Les célèbres "basements" de Manhattan, Brooklyn ou Queens sont parfois très rudimentaires, partagés en co-location - illégale ou non - entre des travailleurs ou étudiants à faibles revenus.
Au contraire, ce que des agents immobiliers français appellent "souplex" peut être typique du charme de New York, prisé par des résidents aisés qui veulent toutefois réduire le coût exorbitant des loyers.
Riches ou pauvres, onze personnes, dont un enfant de deux ans, sont mortes noyées chez elles dans le déluge qui s'est abattu mercredi soir. En pleine ville, elles ont été englouties dans leur logement, parfois sans fenêtre, avec une seule porte de sortie sur la rue. Coincées par la très soudaine et rapide montée des eaux qui ne leur a laissé aucune chance.
La star de l'aile gauche du parti démocrate, Alexandria Ocasio-Cortez, élue de New York à la Chambre des représentants a dénoncé dès mercredi soir le risque d'habiter dans un sous-sol, en cas d'intempéries.
Loués au noir
"Ceux qui vivent dans des +basements+ d'habitation loués au noir et dans de mauvaises conditions de sécurité, sont parmi LES PLUS exposés aux inondations soudaines", a tweeté cette figure politique. Elle a enfoncé le clou en soulignant que les plus à risque étaient "les travailleurs, les immigrés et les familles à faible revenu".
D'ailleurs, l'agence américaine de protection de l'environnement a dénoncé dans un rapport, révélé jeudi par le Washington Post, le fait que les minorités ethniques aux Etats-Unis seraient les plus affectées par le changement climatique, notamment en cas d'inondations soudaines.
D'après le New York Times, qui a travaillé sur le parcours des victimes, une femme de 86 ans, morte chez elle mercredi soir, vivait dans un immeuble de Queens visé par des plaintes pour exploitation illégale de son sous-sol.
Ce quartier du nord-est de New York abrite une forte population immigrée, souvent des travailleurs sans-papiers d'Amérique latine. L'un d'eux y est décédé mercredi soir dans les mêmes circonstances.
A Brooklyn, un Equatorien de 66 ans s'est noyé dans une pièce sans fenêtre, a raconté le journal.
Omerta
Ils seraient 114.000 à New York à vivre dans des "basements" illégaux selon une étude de 2008 du centre Pratt pour le développement des quartiers, dans une ville de 8,8 millions d'habitants qui a gagné 629.000 résidents en dix ans, d'après le dernier recensement américain en août.
Les sous-sols loués au noir seraient aujourd'hui bien plus nombreux, pensent des chercheurs qui dénoncent une forme d'omerta.

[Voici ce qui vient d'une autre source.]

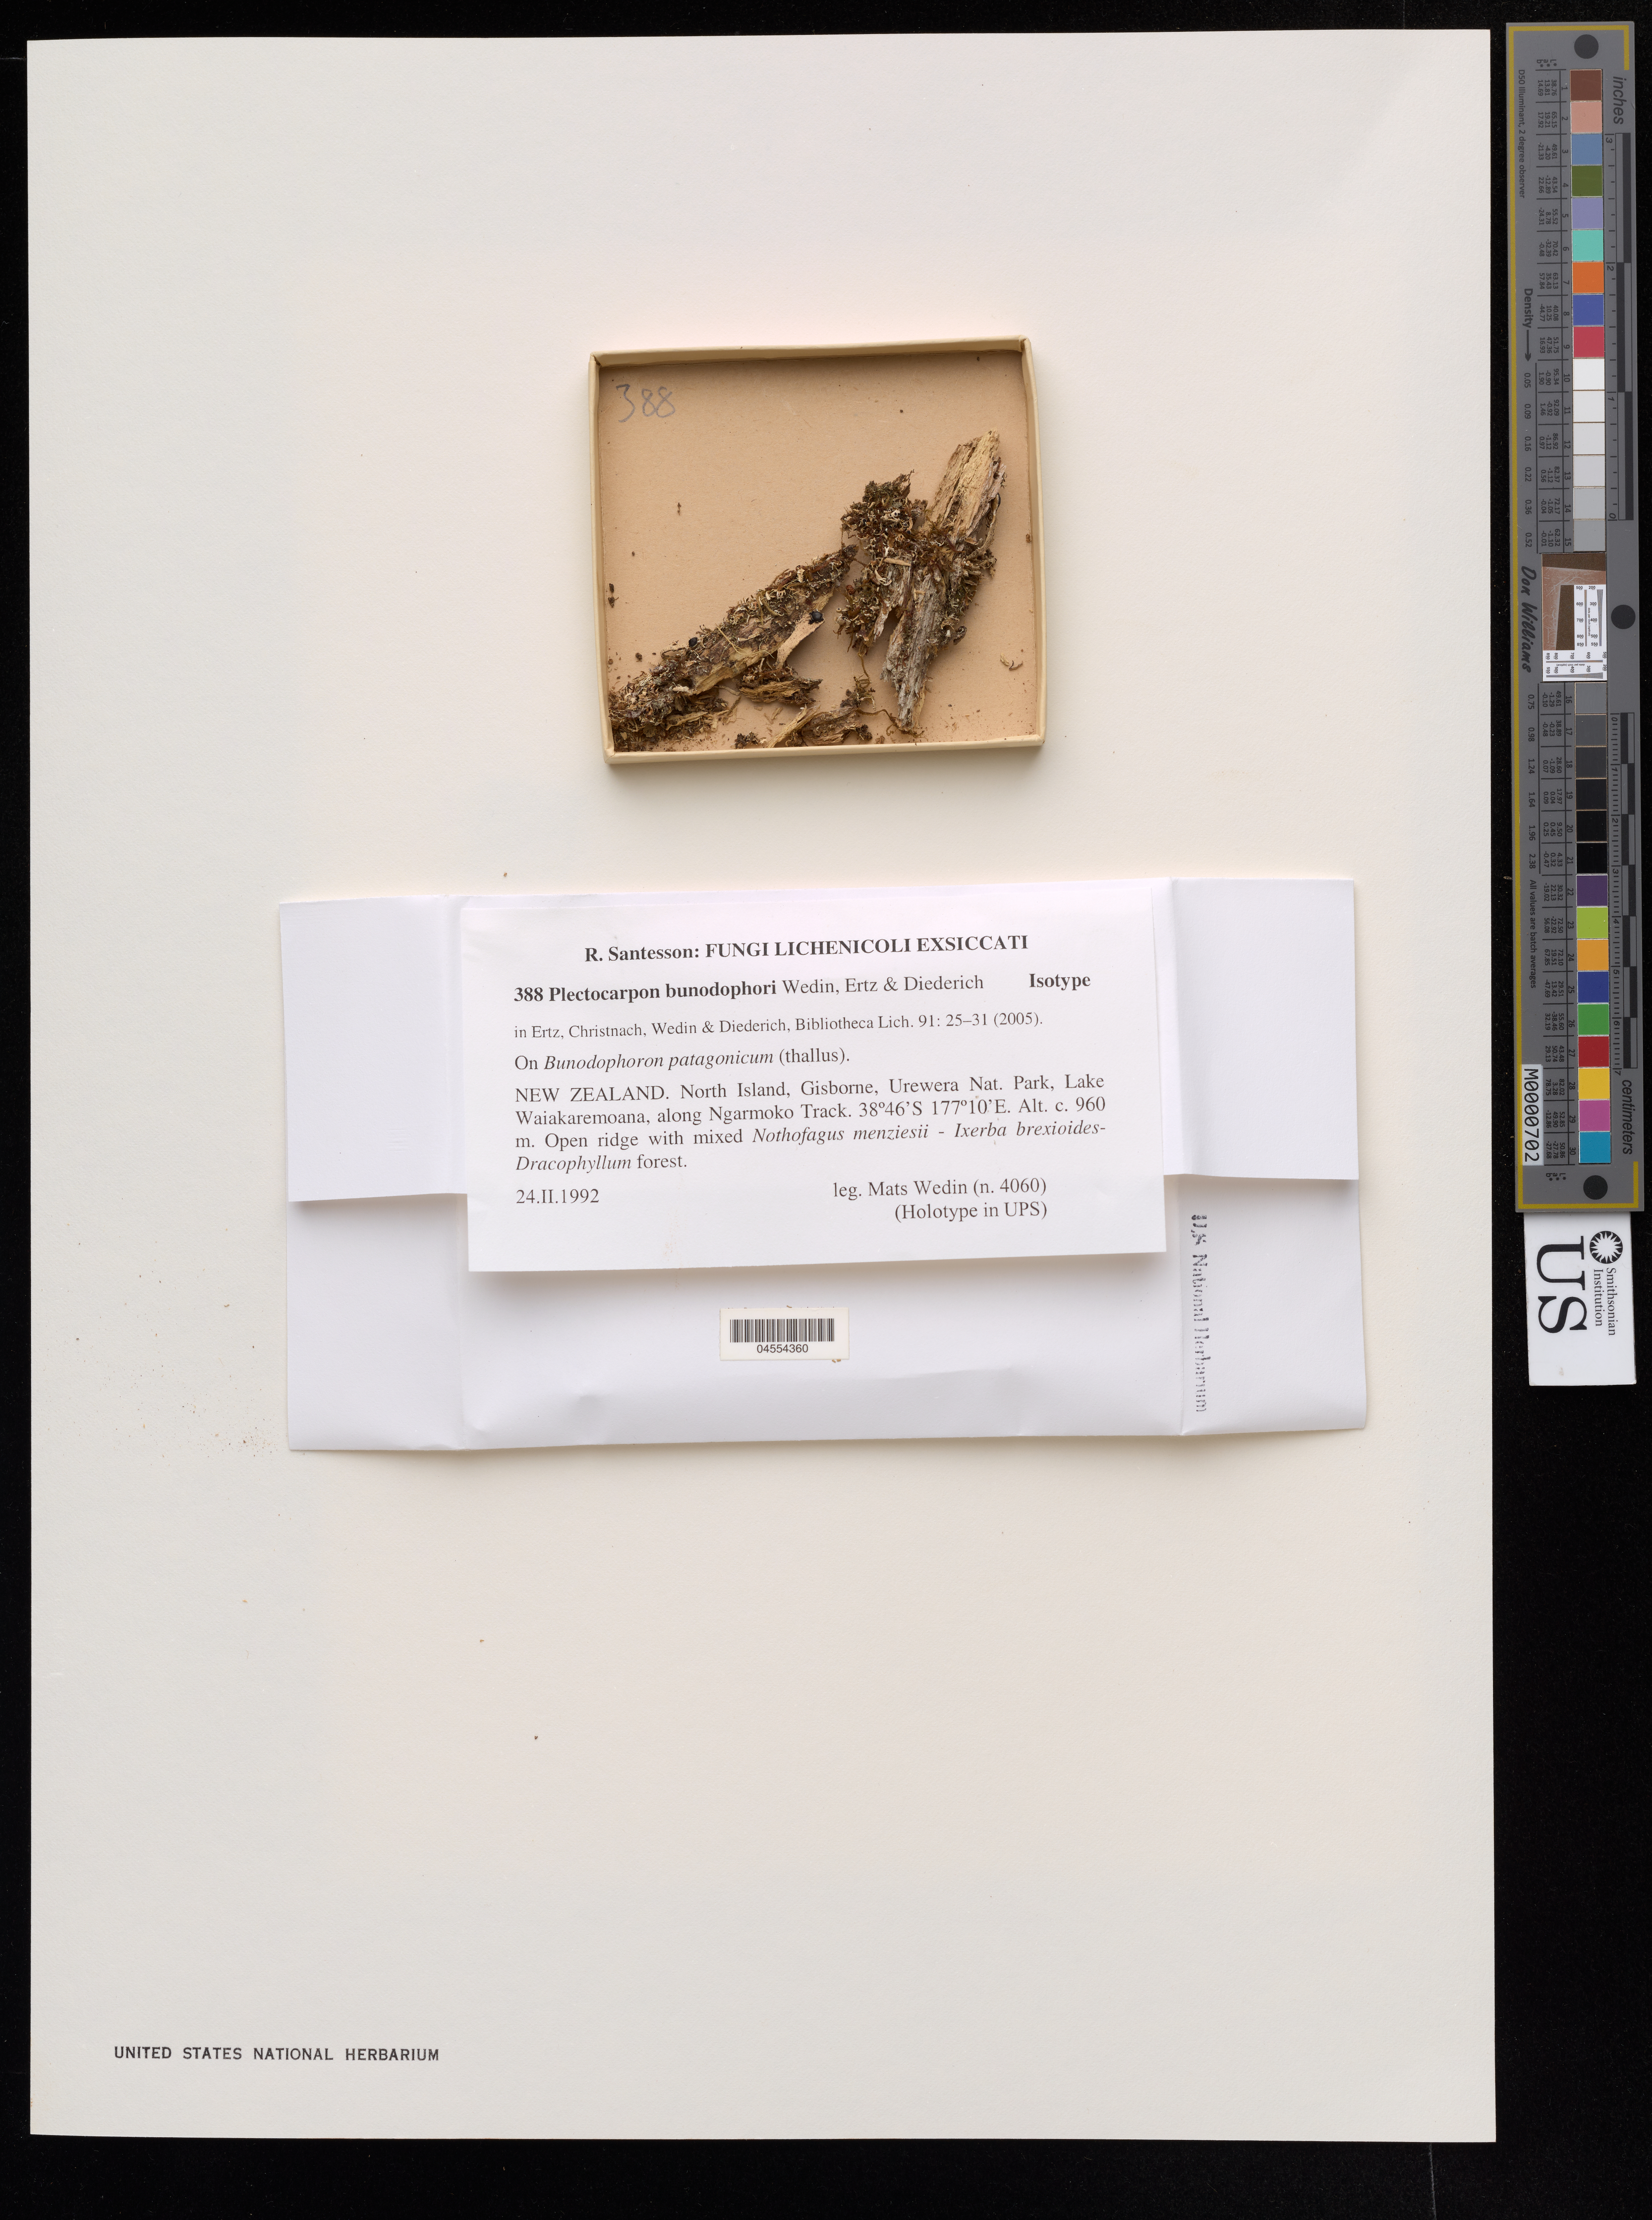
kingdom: Fungi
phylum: Ascomycota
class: Arthoniomycetes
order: Arthoniales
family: Lecanographaceae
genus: Plectocarpon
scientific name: Plectocarpon bunodophori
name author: Wedin et al.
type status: Isotype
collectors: M. Wedin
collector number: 4060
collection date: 1992-02-24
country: New Zealand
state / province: Gisborne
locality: North Island, Urewera Nat. Park, Lake Waiakaremoana, along Ngarmoko Track.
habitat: on Bunodophoron patagonicum (thallus)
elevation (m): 960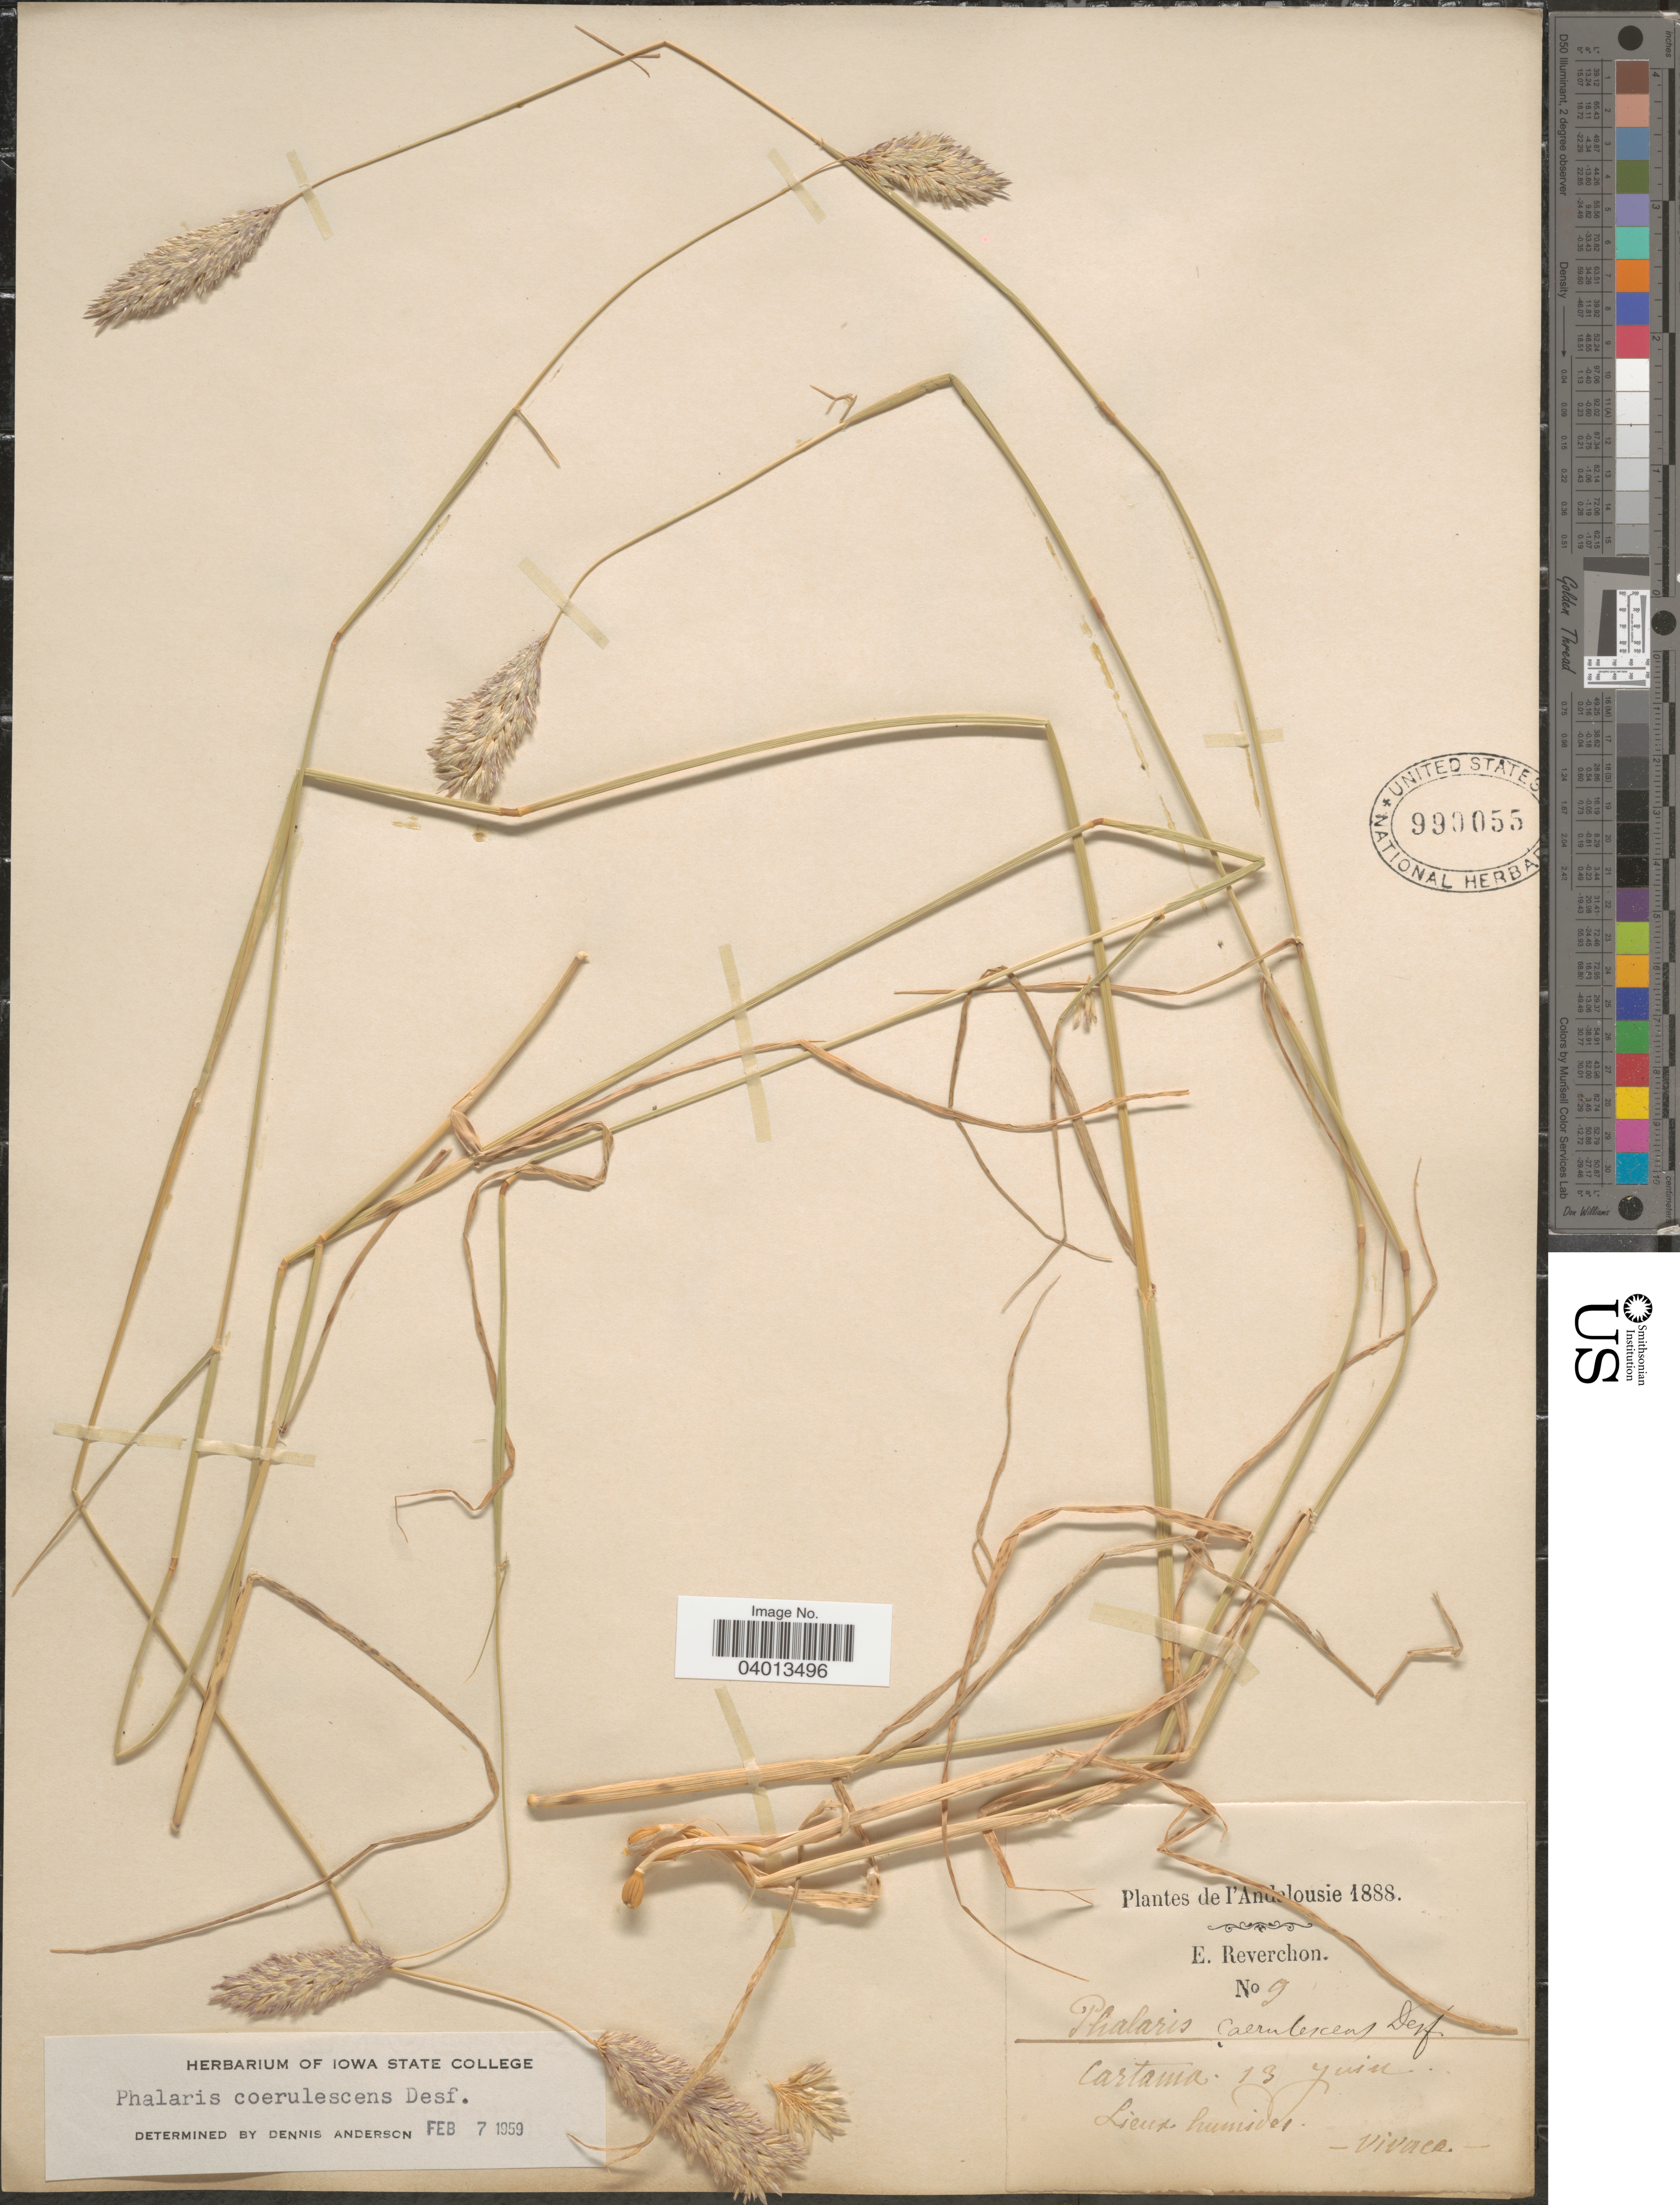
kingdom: Plantae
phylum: Tracheophyta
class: Liliopsida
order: Poales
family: Poaceae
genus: Phalaris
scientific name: Phalaris coerulescens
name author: Desf.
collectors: E. Reverchon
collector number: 9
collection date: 1888-06-13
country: Spain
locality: L'Andolousie. Cartama. Lieux humides.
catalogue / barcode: US 990055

"Le problème, c'est que ces logements sont illégaux, qu'il y a potentiellement de grosses amendes, que les locataires ont besoin de se loger et que les propriétaires ont besoin de revenus. Résultat, personne ne veut en parler", explique à l'AFP Rebekah Morris du centre Pratt.
Pour sa collègue Nicole Gelinas, économiste au centre de recherche du Manhattan Institute, "il faudrait que les propriétaires qui louent illégalement des appartements à la découpe rendent des comptes".
Mais "il y a une telle crise ici, il n'y a pas assez de logements", déplore Mme Morris qui ne croit pas à une répression contre les propriétaires peu scrupuleux et autres marchands de sommeil.
Pour les défenseurs des mal-logés, c'est l'absence de conditions de sécurité minimale, notamment d'issues de secours, qui pose vraiment problème.
Une campagne a été lancée - "Appartements en sous-sol sécurisés pour tout le monde" (Base en anglais) est en cours pour la création de quelque 200.000 souplex abordables et sûrs.
Le maire de New York, Bill de Blasio, un démocrate en fin de mandat, a plaidé vendredi sur la chaîne MSNBC pour un "programme de relogement des gens qui vivent en sous-sol, en cas de forte pluie et d'inondation".